Chevron Hot Dog Prediction

Figure 1: Cumulative daily demand for each location
Figure 2: Store 1000, Time bucket 3 - fit model
Figure 3: Store 1000, Time Bucket 3 - components

Methodology

Since we determined that each store was located in a different city and had different characteristics, with regards to the presence of a car wash, whether alcohol was sold, and differing payment methods, we found it useful to split our analysis into a store-by-store basis. Therefore, we created the same model, but applied it separately to different stores. We decided to not look for correlation between these characteristics and the demand, because the sample size of four stores is not sufficient to draw any conclusions of this sort.

We further split our analysis of each store into each three-hour bucket. In other words, our analysis for a single store consisted of four different applications of the model, with a separate analysis for each three-hour bucket. For example, we generated separate predictions for store_1000 during hour bucket 1, store_1000 during hour bucket 2, store_1000 during hour bucket 3, and store_1000 during hour bucket 4. We repeated this process for all four stores.

Our model employed the use of the R package Prophet. Prophet requires a single column of date/time data, so we first had to transform the integers for days of the year and times of the day into a single format for use in R. We arbitrarily chose Jan. 1, 2015 as our starting date for our 363 days of data because the data peaked 2-3 days a week, which we assumed was Friday-Sunday and found a recent year that aligned with our assumption that three-day peaks in the data corresponded to Friday, Saturday, and Sunday. Our time assigned to each bucket was the starting time of the bucket (i.e. 8am for bucket 1). In the implementation, we used Prophet to fit a curve to each data set relying on a weekly seasonality and a multiplicative seasonality effect (as opposed to the default additive effect). The seasonality allowed our curve to account for days of the week and cycle appropriately, while the multiplicative allowed the curve to adjust to the changing range of the data over time. After fitting the model to our data, we used the curve to extrapolate into the future, specifically forecasting days 364 & 365. The data will be rounded up to the next integer number of hot dogs sold to account for the sale of full hot dogs.

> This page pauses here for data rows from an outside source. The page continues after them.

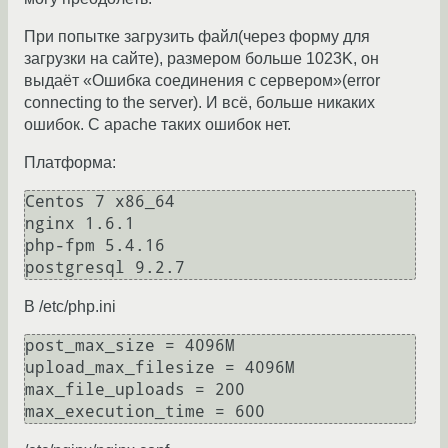
При попытке загрузить файл(через форму для
загрузки на сайте), размером больше 1023K, он
выдаёт «Ошибка соединения с сервером»(error
connecting to the server). И всё, больше никаких
ошибок. С apache таких ошибок нет.
Платформа:
Centos 7 x86_64

nginx 1.6.1

php-fpm 5.4.16

postgresql 9.2.7
В /etc/php.ini
post_max_size = 4096M

upload_max_filesize = 4096M

max_file_uploads = 200

max_execution_time = 600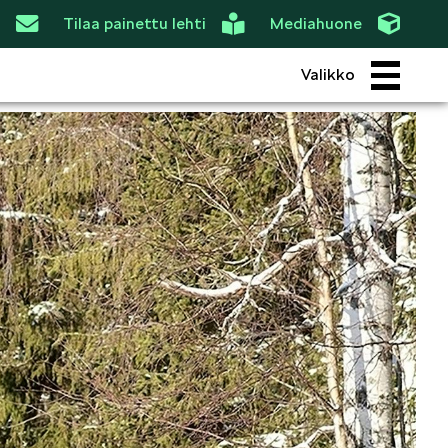
Tilaa painettu lehti
Mediahuone
Valikko
ROI
SIMPLY CLEVER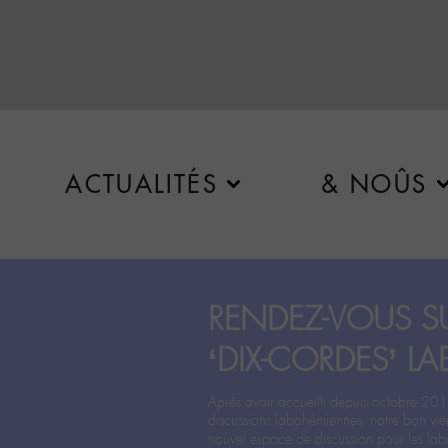
ACTUALITÉS
& NOÛS
RENDEZ-VOUS SU
‘DIX-CORDES’ LA
Après avoir accueilli depuis octobre 201
discussions labohémiennes, notre bon vie
nouvel espace de discussion pour les labo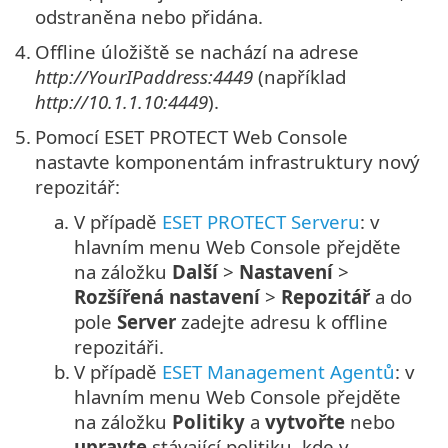
odstraněna nebo přidána.
4.
Offline úložiště se nachází na adrese
http://YourIPaddress:4449
(například
http://10.1.1.10:4449
).
5.
Pomocí ESET PROTECT Web Console
nastavte komponentám infrastruktury nový
repozitář:
a.
V případě
ESET PROTECT Serveru
: v
hlavním menu Web Console přejděte
na záložku
Další
>
Nastavení
>
Rozšířená nastavení
>
Repozitář
a do
pole
Server
zadejte adresu k offline
repozitáři.
b.
V případě
ESET Management Agentů
: v
hlavním menu Web Console přejděte
na záložku
Politiky
a
vytvořte
nebo
upravte
stávající politiku, kde v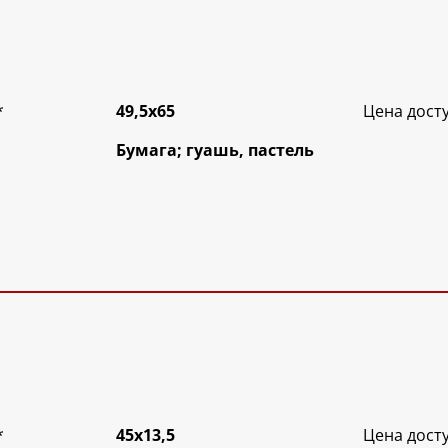
*
49,5х65
Цена дост
Бумага; гуашь, пастель
*
45х13,5
Цена дост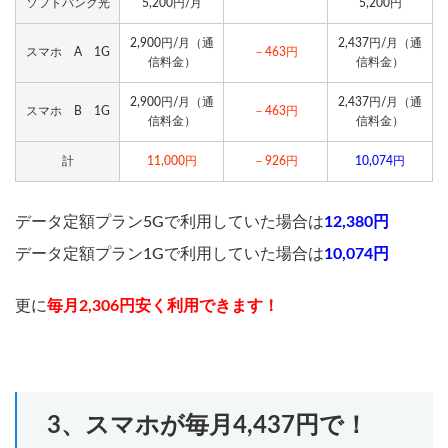
ソフトバンク光
5,200円/月
5,200円
2,900円/月（通
2,437円/月（通
スマホ A 1G
－463円
信料金）
信料金）
2,900円/月（通
2,437円/月（通
スマホ B 1G
－463円
信料金）
信料金）
計
11,000円
－926円
10,074円
データ定額プラン5Gで利用していた場合は
12,380円
データ定額プラン1Gで利用していた場合は
10,074円
更に
毎月2,306円安く利用できます！
3、スマホが毎月4,437円で！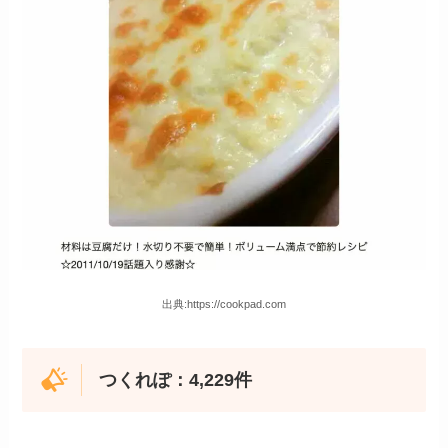
出典:https://cookpad.com
つくれぽ：4,229件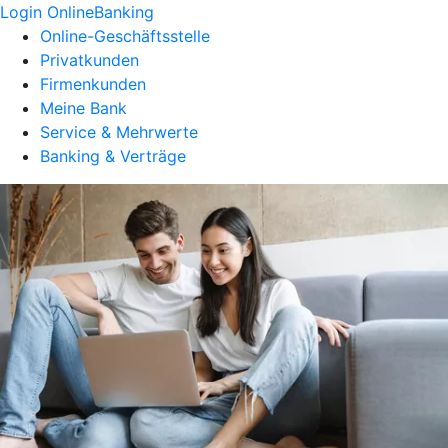
Login OnlineBanking
Online-Geschäftsstelle
Privatkunden
Firmenkunden
Meine Bank
Service & Mehrwerte
Banking & Verträge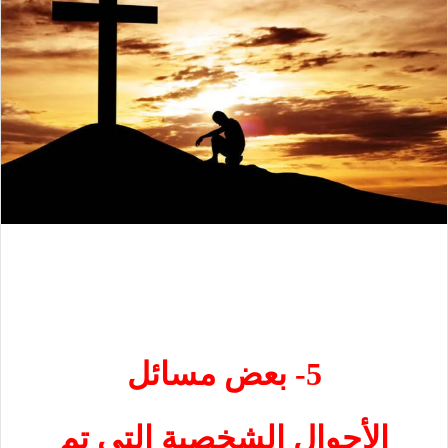
5-
بعض مسائل
الأحوال الشخصية التي تم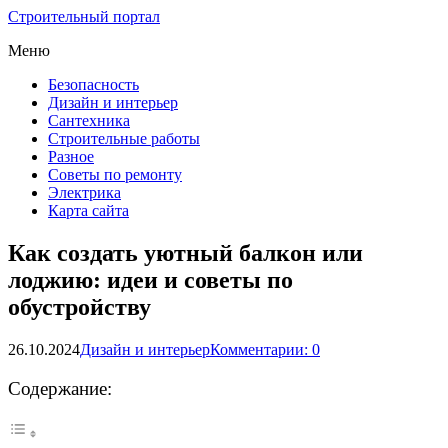
Строительный портал
Меню
Безопасность
Дизайн и интерьер
Сантехника
Строительные работы
Разное
Советы по ремонту
Электрика
Карта сайта
Как создать уютный балкон или
лоджию: идеи и советы по
обустройству
26.10.2024
Дизайн и интерьер
Комментарии: 0
Содержание: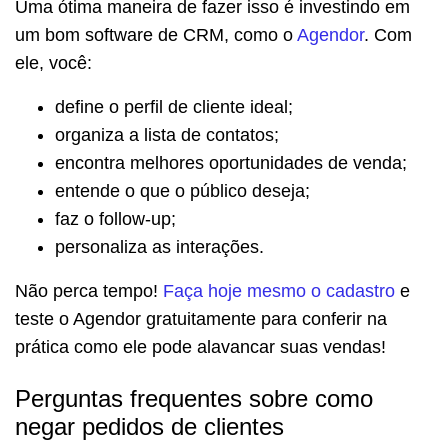
Uma ótima maneira de fazer isso é investindo em
um bom software de CRM, como o
Agendor
. Com
ele, você:
define o perfil de cliente ideal;
organiza a lista de contatos;
encontra melhores oportunidades de venda;
entende o que o público deseja;
faz o follow-up;
personaliza as interações.
Não perca tempo!
Faça hoje mesmo o cadastro
e
teste o Agendor gratuitamente para conferir na
prática como ele pode alavancar suas vendas!
Perguntas frequentes sobre como
negar pedidos de clientes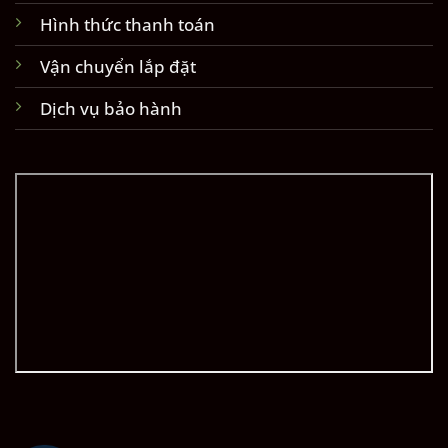
Hình thức thanh toán
Vận chuyển lắp đặt
Dịch vụ bảo hành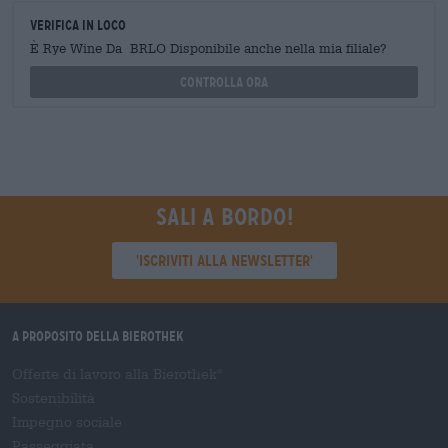
Verifica in loco
È Rye Wine Da BRLO Disponibile anche nella mia filiale?
Controlla ora
Sali a bordo!
'Iscriviti alla newsletter'
A proposito della Bierothek
Offerte di lavoro alla Bierothek
®
Sostenibilità
Impegno sociale
Passeggiata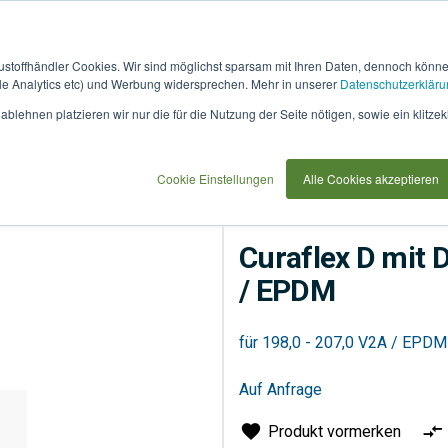
austoffhändler Cookies. Wir sind möglichst sparsam mit Ihren Daten, dennoch könn
 Analytics etc) und Werbung widersprechen. Mehr in unserer
Datenschutzerkläru
How
91733
blehnen platzieren wir nur die für die Nutzung der Seite nötigen, sowie ein klitzek
it
use
Cookie Einstellungen
Alle Cookies akzeptieren
Entsorgung
Rohrsyste
Curaflex D mit 
/ EPDM
für 198,0 - 207,0 V2A / EPDM
Auf Anfrage
Produkt vormerken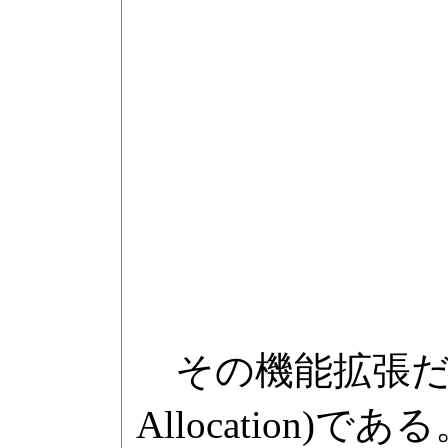
その機能拡張だが、ま
Allocation)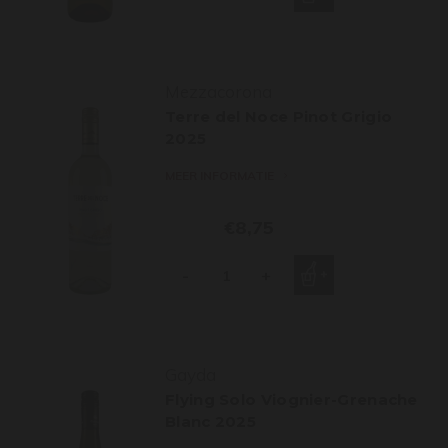
Mezzacorona
Terre del Noce Pinot Grigio
2025
MEER INFORMATIE
€8,75
-
+
Gayda
Flying Solo Viognier-Grenache
Blanc 2025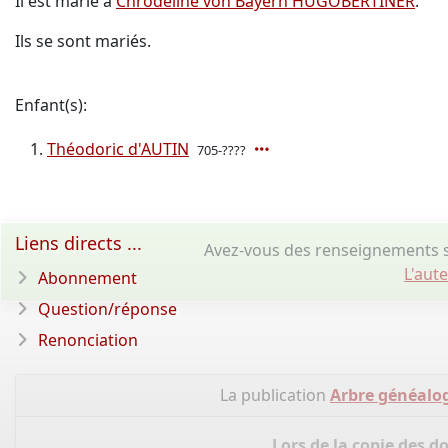
Il est marié à
Chrodeline von Bayern HUGOBERTINER
.
Ils se sont mariés.
Enfant(s):
Théodoric d'AUTIN
705-????
Liens directs ...
Avez-vous des renseignements s
L'aut
Abonnement
Question/réponse
Renonciation
La publication
Arbre généalog
Lors de la copie des d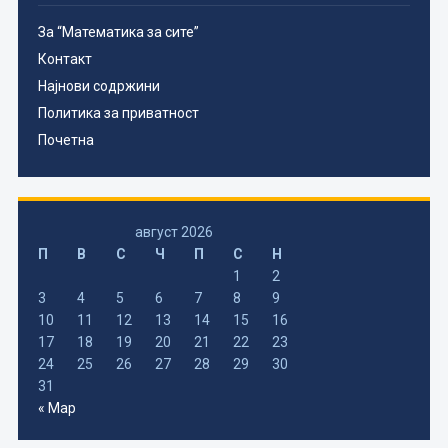
За “Математика за сите”
Контакт
Најнови содржини
Политика за приватност
Почетна
август 2026
П
В
С
Ч
П
С
Н
1
2
3
4
5
6
7
8
9
10
11
12
13
14
15
16
17
18
19
20
21
22
23
24
25
26
27
28
29
30
31
« Мар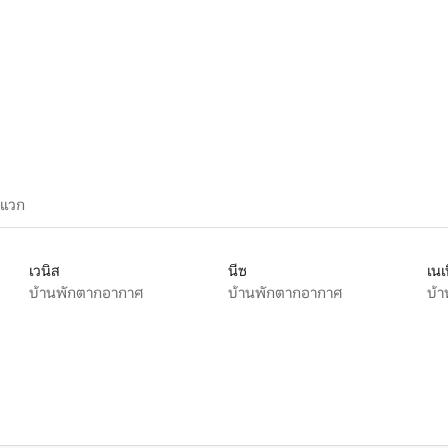
ะแวก
เวนิส
นีซ
เนเ
บ้านพักตากอากาศ
บ้านพักตากอากาศ
บ้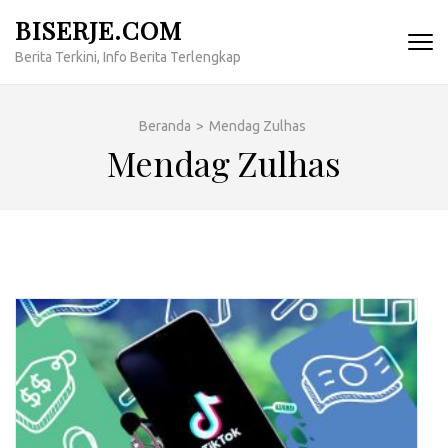
Lompat
BISERJE.COM
ke
Berita Terkini, Info Berita Terlengkap
konten
(Tekan
Enter)
Beranda
>
Mendag Zulhas
Mendag Zulhas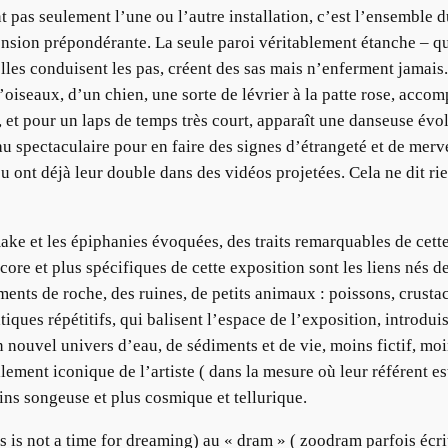
t pas seulement l’une ou l’autre installation, c’est l’ensemble d
mension prépondérante. La seule paroi véritablement étanche – qu
elles conduisent les pas, créent des sas mais n’enferment jamais. 
oiseaux, d’un chien, une sorte de lévrier à la patte rose, acco
, et pour un laps de temps très court, apparaît une danseuse évol
it au spectaculaire pour en faire des signes d’étrangeté et de me
ou ont déjà leur double dans des vidéos projetées. Cela ne dit ri
ake et les épiphanies évoquées, des traits remarquables de cette
core et plus spécifiques de cette exposition sont les liens nés 
nts de roche, des ruines, de petits animaux : poissons, crusta
iques répétitifs, qui balisent l’espace de l’exposition, introdu
un nouvel univers d’eau, de sédiments et de vie, moins fictif, moi
ellement iconique de l’artiste ( dans la mesure où leur référent e
ns songeuse et plus cosmique et tellurique.
is is not a time for dreaming) au « dram » ( zoodram parfois écri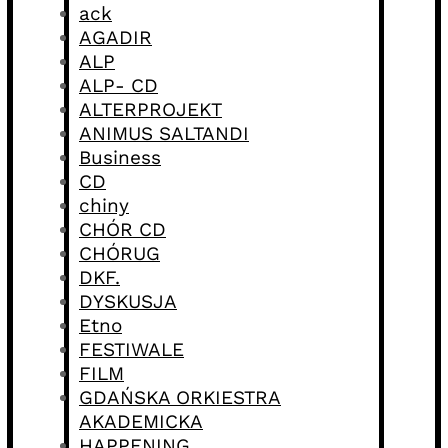
ack
AGADIR
ALP
ALP- CD
ALTERPROJEKT
ANIMUS SALTANDI
Business
CD
chiny
CHÓR CD
CHÓRUG
DKF.
DYSKUSJA
Etno
FESTIWALE
FILM
GDAŃSKA ORKIESTRA
AKADEMICKA
HAPPENING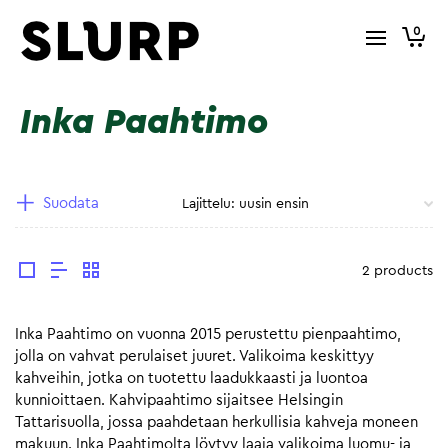
0
Inka Paahtimo
Suodata
2 products
Inka Paahtimo on vuonna 2015 perustettu pienpaahtimo,
jolla on vahvat perulaiset juuret. Valikoima keskittyy
kahveihin, jotka on tuotettu laadukkaasti ja luontoa
kunnioittaen. Kahvipaahtimo sijaitsee Helsingin
Tattarisuolla, jossa paahdetaan herkullisia kahveja moneen
makuun. Inka Paahtimolta löytyy laaja valikoima luomu- ja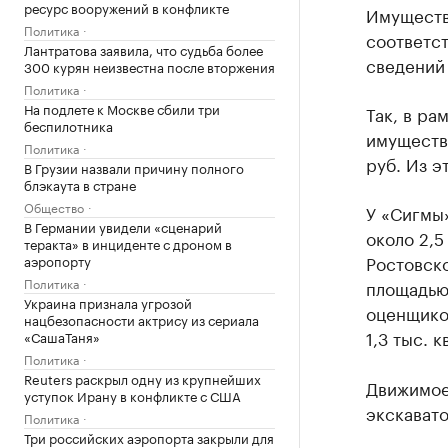
ресурс вооружений в конфликте
Имущество
Политика
соответс
Лантратова заявила, что судьба более
сведений 
300 курян неизвестна после вторжения
Политика
На подлете к Москве сбили три
Так, в ра
беспилотника
имуществ
Политика
руб. Из э
В Грузии назвали причину полного
блэкаута в стране
Общество
У «Сигмы
В Германии увидели «сценарий
около 2,5
теракта» в инциденте с дроном в
Ростовско
аэропорту
Политика
площадью 
Украина признала угрозой
оценщико
нацбезопасности актрису из сериала
1,3 тыс. к
«СашаТаня»
Политика
Reuters раскрыл одну из крупнейших
Движимое
уступок Ирану в конфликте с США
экскавато
Политика
Три российских аэропорта закрыли для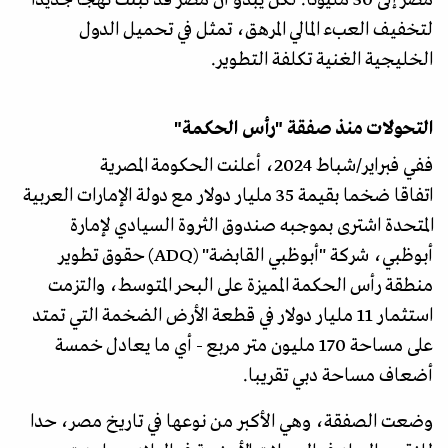
مصر إلى 30 مليونا. لكن يبدو أن مصر قد تبنت نهجا جديدا
لتخفيف العبء المالي المرهق، تمثل في تحميل الدول
الخليجية الغنية تكلفة التطوير.
التحولات منذ صفقة "رأس الحكمة"
ففي فبراير/شباط 2024، أعلنت الحكومة المصرية
اتفاقا ضخما بقيمة 35 مليار دولار مع دولة الإمارات العربية
المتحدة اشترى بموجبه صندوق الثروة السيادي لإمارة
أبوظبي، شركة "أبوظبي القابضة" (ADQ) حقوق تطوير
منطقة رأس الحكمة المميزة على البحر المتوسط​، والتزمت
استثمار 11 مليار دولار في قطعة الأرض الضخمة التي تمتد
على مساحة 170 مليون متر مربع - أي ما يعادل خمسة
أضعاف مساحة دبي تقريبا.
وضعت الصفقة، وهي الأكبر من نوعها في تاريخ مصر، حدا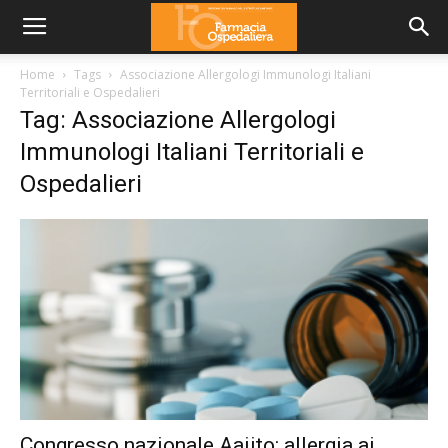
Home
Tags
Associazione Allergologi Immunologi Italiani
Territoriali e Ospedalieri
Tag: Associazione Allergologi
Immunologi Italiani Territoriali e
Ospedalieri
Congresso nazionale Aaiito: allergia ai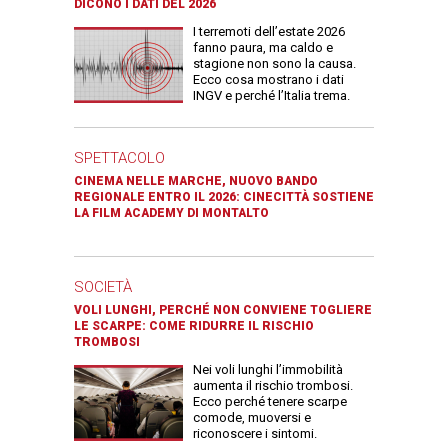
DICONO I DATI DEL 2026
I terremoti dell’estate 2026
fanno paura, ma caldo e
stagione non sono la causa.
Ecco cosa mostrano i dati
INGV e perché l’Italia trema.
SPETTACOLO
CINEMA NELLE MARCHE, NUOVO BANDO
REGIONALE ENTRO IL 2026: CINECITTÀ SOSTIENE
LA FILM ACADEMY DI MONTALTO
SOCIETÀ
VOLI LUNGHI, PERCHÉ NON CONVIENE TOGLIERE
LE SCARPE: COME RIDURRE IL RISCHIO
TROMBOSI
Nei voli lunghi l’immobilità
aumenta il rischio trombosi.
Ecco perché tenere scarpe
comode, muoversi e
riconoscere i sintomi.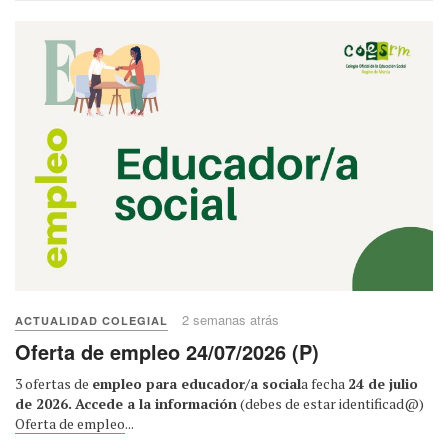
2 semanas atrás
ACTUALIDAD COLEGIAL
Oferta de empleo 24/07/2026 (P)
3 ofertas de
empleo para educador/a social
a fecha
24 de julio
de 2026.
Accede a la información
(debes de estar identificad@)
Oferta de empleo
...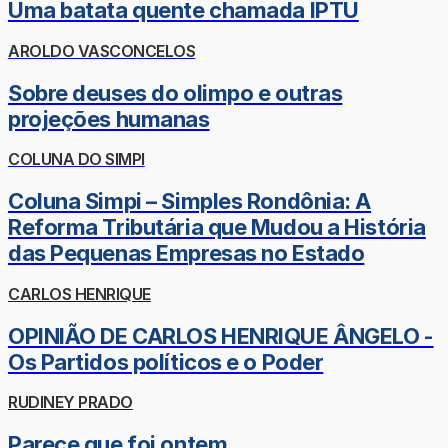
Uma batata quente chamada IPTU
AROLDO VASCONCELOS
Sobre deuses do olimpo e outras
projeções humanas
COLUNA DO SIMPI
Coluna Simpi – Simples Rondônia: A
Reforma Tributária que Mudou a História
das Pequenas Empresas no Estado
CARLOS HENRIQUE
OPINIÃO DE CARLOS HENRIQUE ÂNGELO -
Os Partidos políticos e o Poder
RUDINEY PRADO
Parece que foi ontem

We decided to not exclude the outlier, day 185 from the database because the influence of this one day on the overall model is minimal.

In addition to the model, we visualized the training data by plotting daily demand of each location on one graph, as presented on Figure 1 (See media above or PDF on GitHub for figures).

Findings

From our model we saw several overall tendencies:

cyclical nature of the demand for each bucket/day, with a period of 7 days
3 consecutive days out of 7 corresponded to a peak, most likely the weekends. We assumed that these three days corresponded to Friday, Saturday, and Sunday
location 4 demonstrated higher mean and baseline, while other locations’ demand was rather close together, as well as bigger seasonality
for each location, day 185 (likely July 4th) produced an unusual spike, an outlier

We produced a model predicting demand at each location at each time bucket 7 days into the future as well as at missing values. Note that based on our weekday assumption above, we conjectured that the data came from a year that started on a Thursday, the most recent of which was 2015. An example plot of the resulting curve fit (for store 1000, time bucket 3) is shown below on Figure 2 (See media above or PDF on GitHub for figures). Different graphs and curve fits were generated for each store during each hour block. Additionally, the overall weekly and monthly components of our model are shown in Figure 3. Our model does have a drawback in that it tends to more readily predict low values of sold hot dogs more easily than high values, so future work in Prophet will adjust parameters such that the curve more accurately captures higher numbers.